Por quién doblan los balcones. Eso habría que preguntarle a los porretas de arriba, los que tienen colgado un plátano de peluche de la terraza, a la italiana que fuma en bikini en las largas tardes que salen de sol. Los balcones, ya en sordina, se nos han vuelto una rave de gente tan desinformada, tan nini, que ni siquiera consume esos bulos que tienen una verdad exagerada dentro.
Los balcones ya no suenan a cencerro lo que antes sonaban, y así se va quedando el clima perfecto para que Marlaska dé sus versiones de los hechos que siempre, desde que negó mi moratón con la gente de Cs en el Orgullo, siempre pongo en cuarentena.
Los lapsus picoletos, las lágrimas de los pistolos, el circo del astronauta y del epidemiólogo son de una ternura a lo Iván Redondo, un gurullo que vende Sánchez entre muertos sin plañideras como podría vender medias a señoras liberadas en los 50.
Lo que sé es que lo que pasa por encima de mi sótano es un largarto guarro de días sin sol, noches sin lunas, perros reiterados y esos balcones que ya digo que ya no suenan.
En el confinamiento uno tiene ya las pupilas acostumbradas a lo inmediato, el alma se nos vuelve covachuelista y hay una zoología de cucarachas mínimas que no se van ni con Cucal ni con Orfidal.
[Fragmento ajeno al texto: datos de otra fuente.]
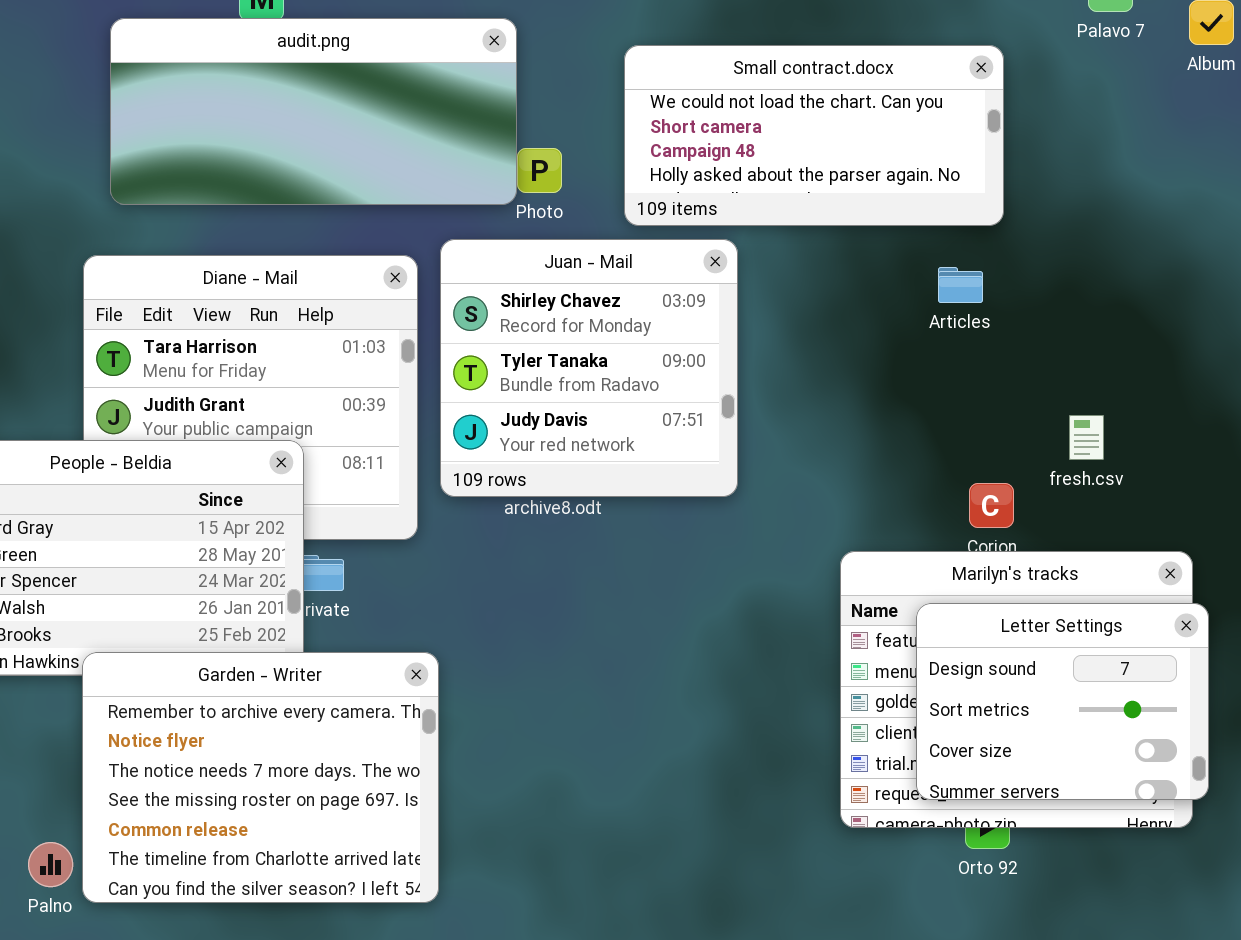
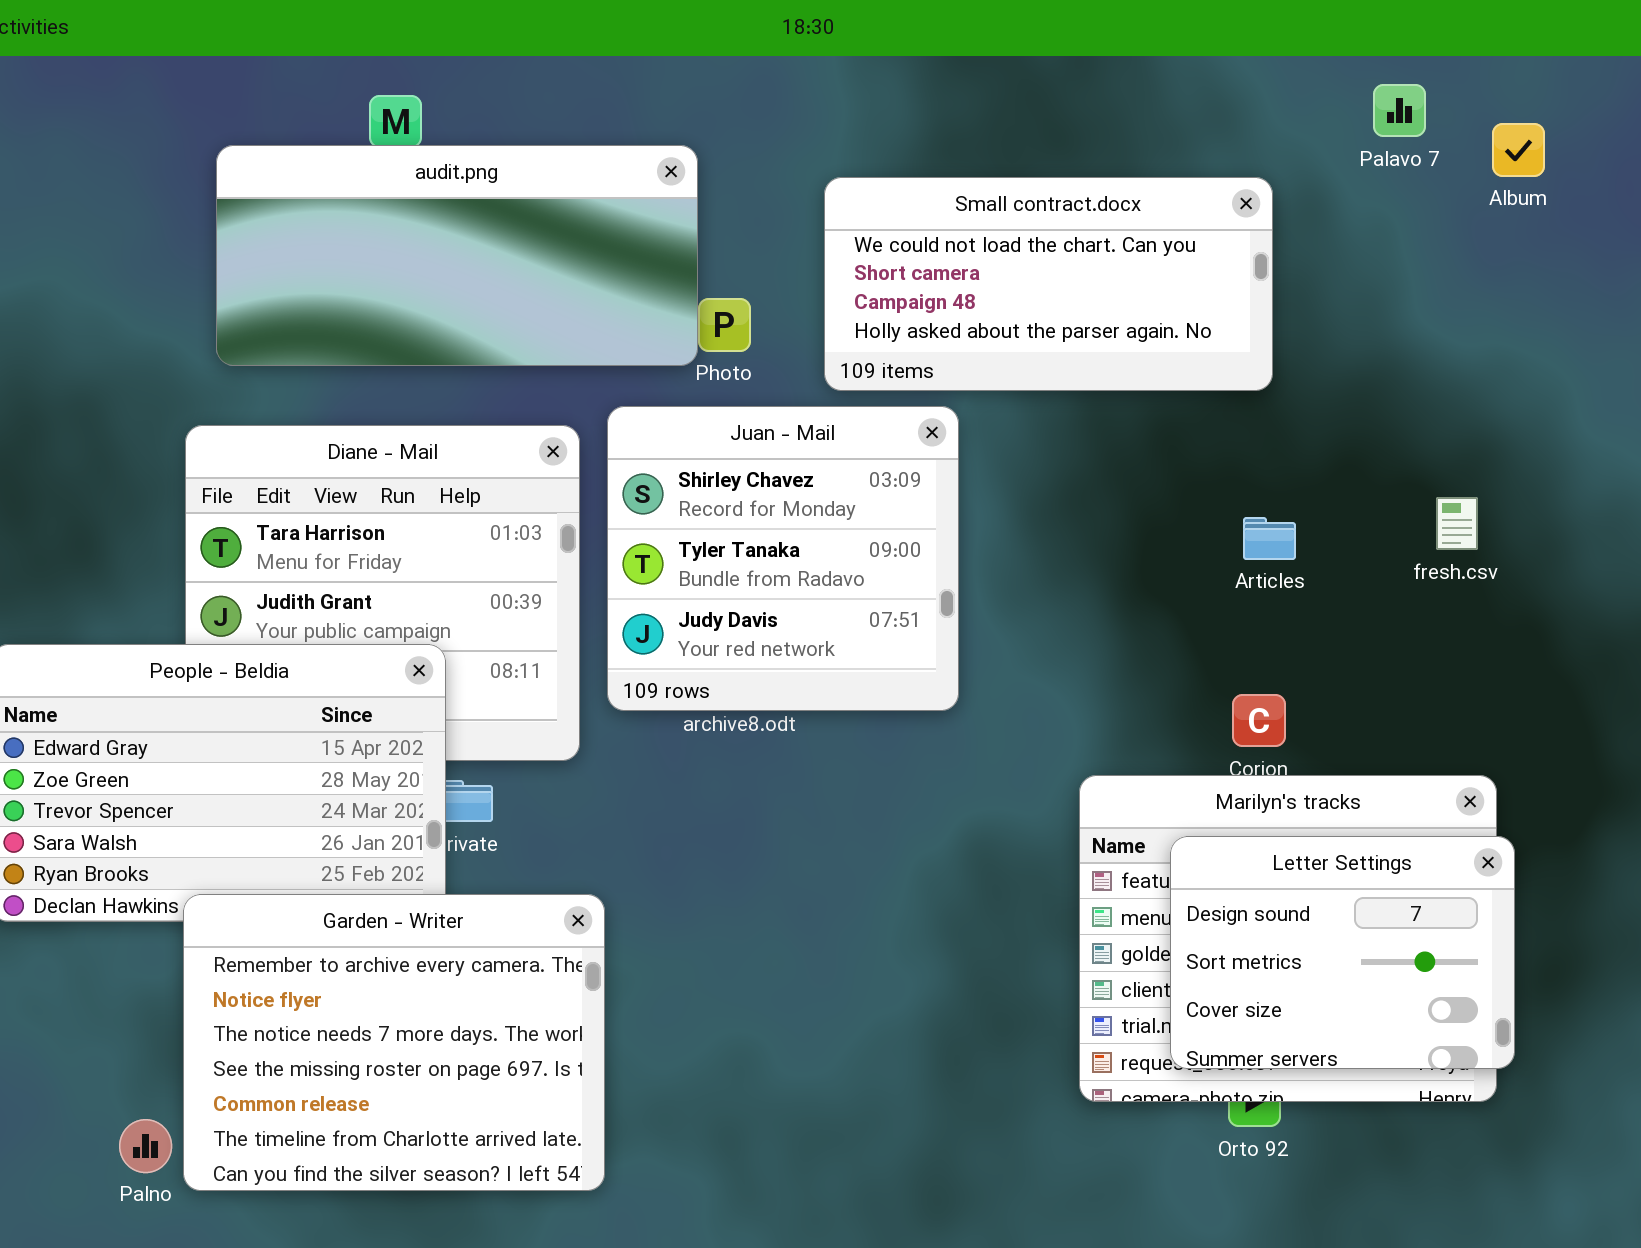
Articles: [938,267,983,303] -> [1243,517,1296,560], moved
fresh.csv: [1069,415,1104,460] -> [1436,497,1478,550], moved

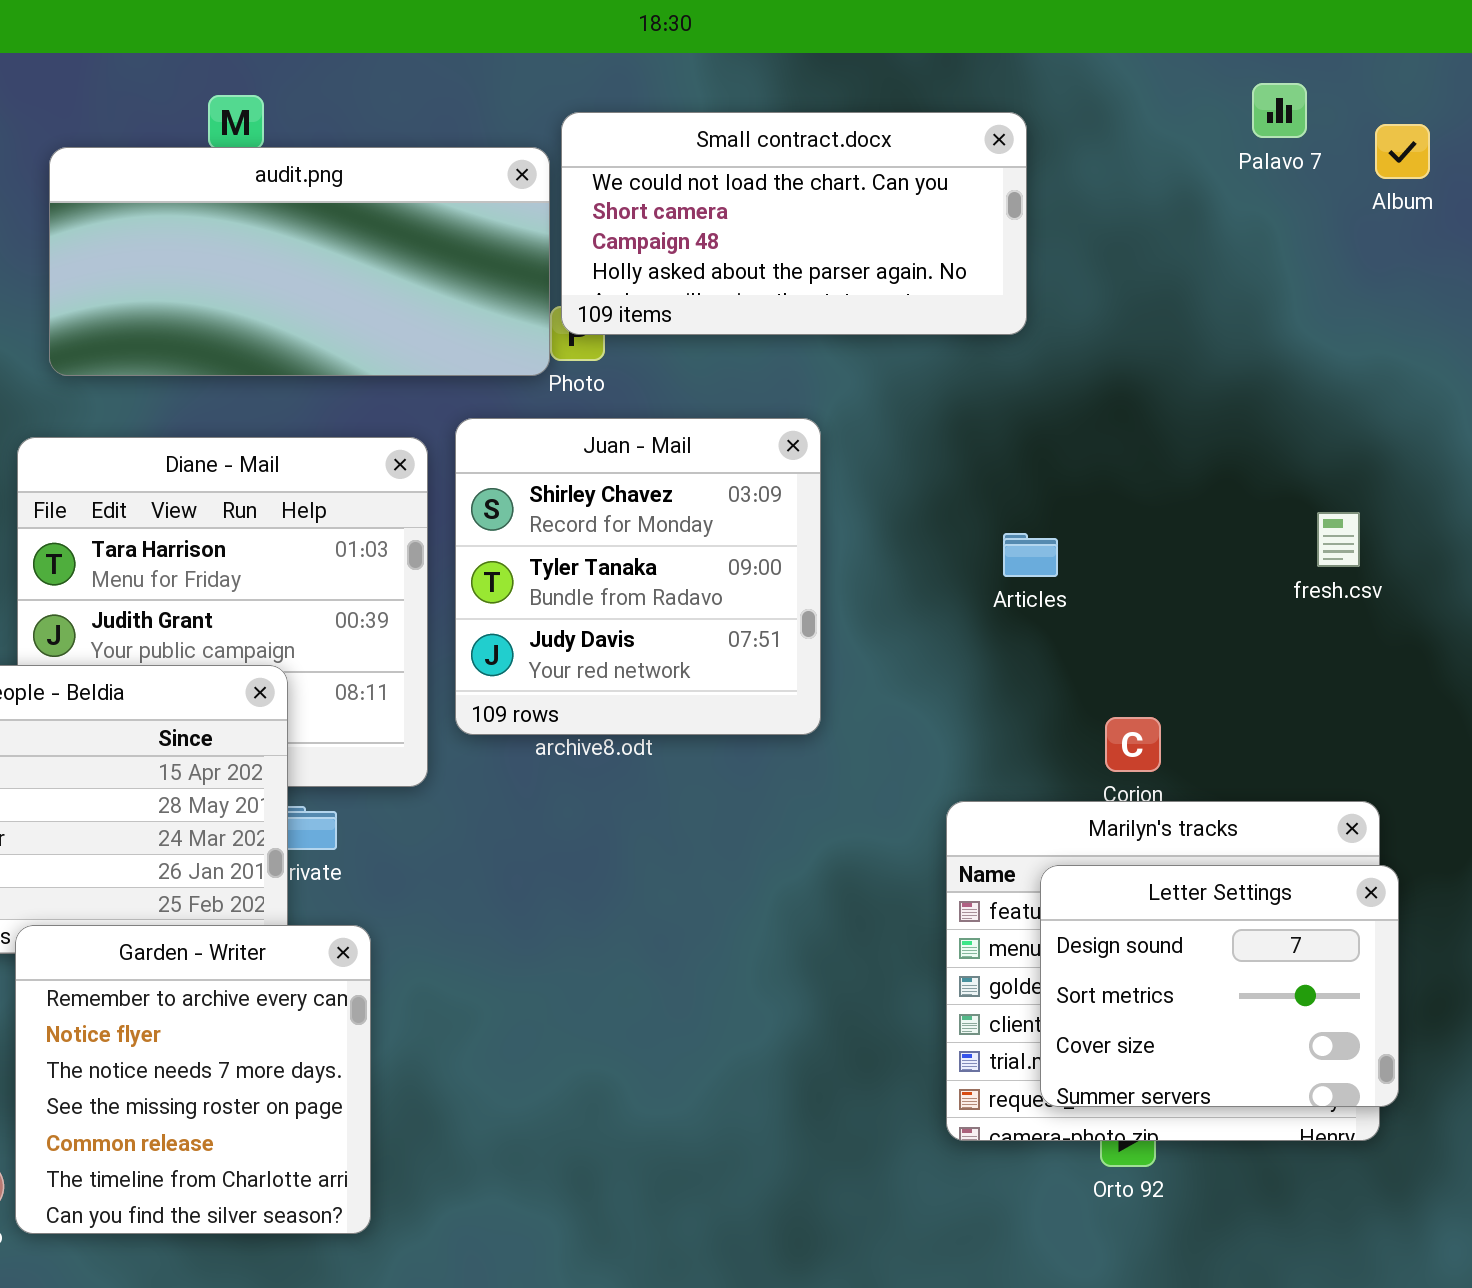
Small contract.docx: [824,177,1273,391] -> [561,112,1027,335], moved
Articles: [1243,517,1296,560] -> [1003,533,1058,577], moved
Garden - Writer: [183,894,605,1191] -> [15,925,371,1234], resized

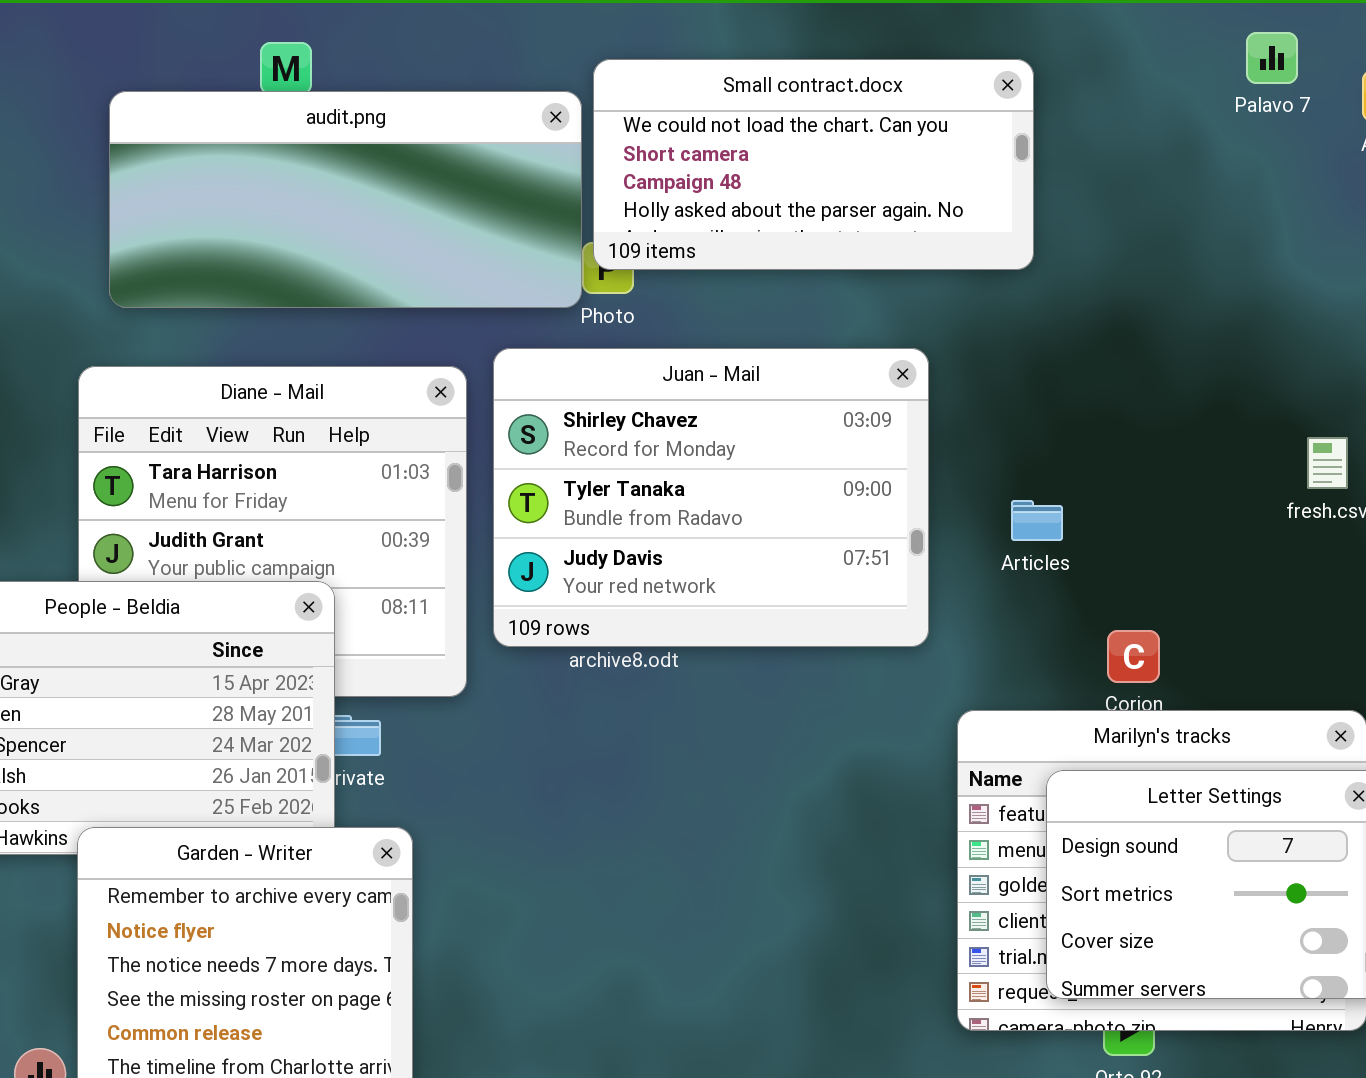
Juan - Mail: [455,418,821,735] -> [493,348,929,647], resized
Articles: [1003,533,1058,577] -> [1011,500,1063,541], moved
Mi compañero de piso pasa de los 70 y llora, cada tarde, en esos westerns crepusculares y baratos que le echan desde la televisión de los curas: cuando sale la calandria o el ruiseñor, Sánchez o Montero, el televisor se pone en silencio para evitar el colapso nervioso.
Nadie nos ha compadecido a los de la España confinada en los sótanos, con verdinas en el alma y el sueño partido en esa nebulosa en que pasamos las semanas hasta que llegue el día de la liberación y nos multen por un vago clamor de protestas inconcretas.
Los balcones callados, quizá, puedan ser una madurez del pueblo español que se ha vuelto cartujo, ensimismado, y eso es algo que ganamos cuando la Historia nos ha enseñado que los grititos y las multitudes y los sobacos empoderados de aquel 8-M no trajeron la igualdad, no, sino la marabunta y este presidio en nuestras cuatro esquinas cotidianas.
Que sí, que habría que preguntarse por quién doblan los balcones, los pocos balcones. Los balcones no doblan por nada, y ése es el problema de esta España anémica de pactos, cojitranca de futuro. En recesión y puteada sin unos bares que eran mi todo. Perdonen la tristeza.